All of a sudden, we’re approaching our last few weeks on the farm. After spending most of the past year planning for, traveling to and working on 3 farms in New England, it’s time to start heading west soon.
While it’s still summer here, we can see the changes in seasons coming on. They happen quickly and planning for winter has begun. Luckily, we’ve stood still long enough to watch the gardens show their peas, pick them, store them and watch them dry up. Seeds are saved and extra plants are thrown to chickens. Raspberries were a daily chore to pick, beets were planted, harvested and consumed. Canning and other preserving is an everyday chore. Animals have grown in front our eyes. Rabbits bred, bunnies born. Kittens that were feral and romping in the forest finally are living in the barn.
We’ve witnessed real struggle in what seems like paradise from snapshots and short phone conversations. Small farms that are doing things the right way are up against so many odds. Animals that have rotational pasture need to be rotated. Plants that aren’t sprayed with chemicals have to be weeded, often. Humane slaughter on a very small scale might mean not being able to be USDA certified although the meat comes from an animal raised in such superior conditions compared to even mid-size farms. I’m not even talking about comparing to the factory farms which feed most of this country. Organic grain is 3 times the price of the non-GMO, non organic alternative.
These questions still remain talking points all day long around here. How can small farmers, in our current case, living on social security, afford to keep going, and how can they possibly not? Without a community that is willing to buy organic dairy, bread, and meat, there is no income from your labors. And then when you are aging or sick, there might not be enough constant help to give you the security to keep going.
Lately it’s been challenging to balance the realities of helping figure out other farmer’s struggles and still be holding onto hope that our own ventures can be successful. We’ve spent substantial time at 3 farms over the past 6 months and all have been on the brink of something beautiful and at the same time, tipping towards financial crisis.
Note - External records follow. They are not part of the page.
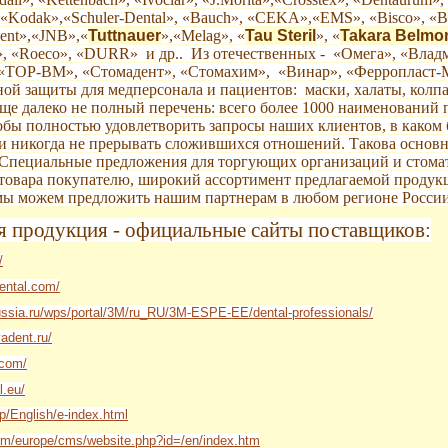
 «Kodak»,«Schuler-Dental», «Bauch», «CEKA»,«EMS», «Bisco», «Bis
dent»,«JNB»,«
Tuttnauer
»,«Melag», «
Tau Steril
», «
Takara Belmon
», «Roeco», «DURR» и др.. Из отечественных - «Омега», «Вла
«ТОР-ВМ», «Стомадент», «Стомахим», «Винар», «Ферропласт-М»
ой защиты для медперсонала и пациентов: маски, халаты, колпак
 еще далеко не полный перечень: всего более 1000 наименовани
тобы полностью удовлетворить запросы наших клиентов, в каком
и никогда не прерывать сложившихся отношений. Такова основн
 Специальные предложения для торгующих организаций и стомат
товара покупателю, широкий ассортимент предлагаемой продукц
мы можем предложить нашим партнерам в любом регионе России
я продукция - официальные сайты поставщиков:
/
dental.com/
russia.ru/wps/portal/3M/ru_RU/3M-ESPE-EE/dental-professionals/
vadent.ru/
.com/
l.eu/
p/English/e-index.html
om/europe/cms/website.php?id=/en/index.htm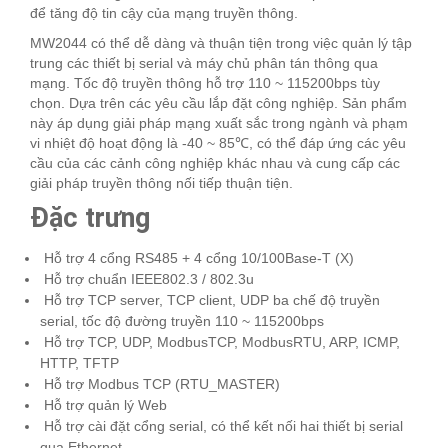
để tăng độ tin cậy của mạng truyền thông.
MW2044 có thể dễ dàng và thuận tiện trong việc quản lý tập
trung các thiết bị serial và máy chủ phân tán thông qua
mạng. Tốc độ truyền thông hỗ trợ 110 ~ 115200bps tùy
chọn. Dựa trên các yêu cầu lắp đặt công nghiệp. Sản phẩm
này áp dụng giải pháp mạng xuất sắc trong ngành và phạm
vi nhiệt độ hoạt động là -40 ~ 85℃, có thể đáp ứng các yêu
cầu của các cảnh công nghiệp khác nhau và cung cấp các
giải pháp truyền thông nối tiếp thuận tiện.
Đặc trưng
Hỗ trợ 4 cổng RS485 + 4 cổng 10/100Base-T (X)
Hỗ trợ chuẩn IEEE802.3 / 802.3u
Hỗ trợ TCP server, TCP client, UDP ba chế độ truyền
serial, tốc độ đường truyền 110 ~ 115200bps
Hỗ trợ TCP, UDP, ModbusTCP, ModbusRTU, ARP, ICMP,
HTTP, TFTP
Hỗ trợ Modbus TCP (RTU_MASTER)
Hỗ trợ quản lý Web
Hỗ trợ cài đặt cổng serial, có thể kết nối hai thiết bị serial
qua Ethernet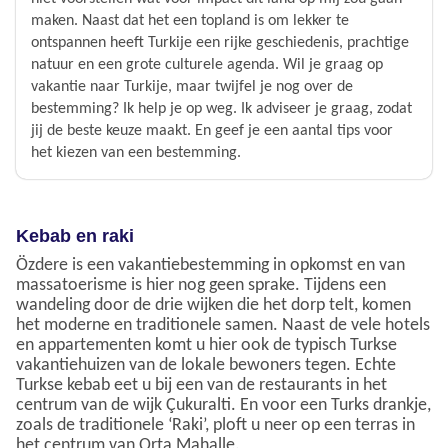
maken. Naast dat het een topland is om lekker te
ontspannen heeft Turkije een rijke geschiedenis, prachtige
natuur en een grote culturele agenda. Wil je graag op
vakantie naar Turkije, maar twijfel je nog over de
bestemming? Ik help je op weg. Ik adviseer je graag, zodat
jij de beste keuze maakt. En geef je een aantal tips voor
het kiezen van een bestemming.
Kebab en raki
Özdere is een vakantiebestemming in opkomst en van
massatoerisme is hier nog geen sprake. Tijdens een
wandeling door de drie wijken die het dorp telt, komen
het moderne en traditionele samen. Naast de vele hotels
en appartementen komt u hier ook de typisch Turkse
vakantiehuizen van de lokale bewoners tegen. Echte
Turkse kebab eet u bij een van de restaurants in het
centrum van de wijk Çukuralti. En voor een Turks drankje,
zoals de traditionele ‘Raki’, ploft u neer op een terras in
het centrum van Orta Mahalle.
So with all the reality in our faces, how do we proceed? How do we move towards a sustainable life that affords a comfortable living in exchange for our drive and motivation. For now, it’s first things first. A few more weeks of milking goats, feeding pigs, chasing chickens, weeding gardens, baking bread and making yogurt. Hopefully a breath and another cross-country road trip will help clear the air and lead us towards a few answers.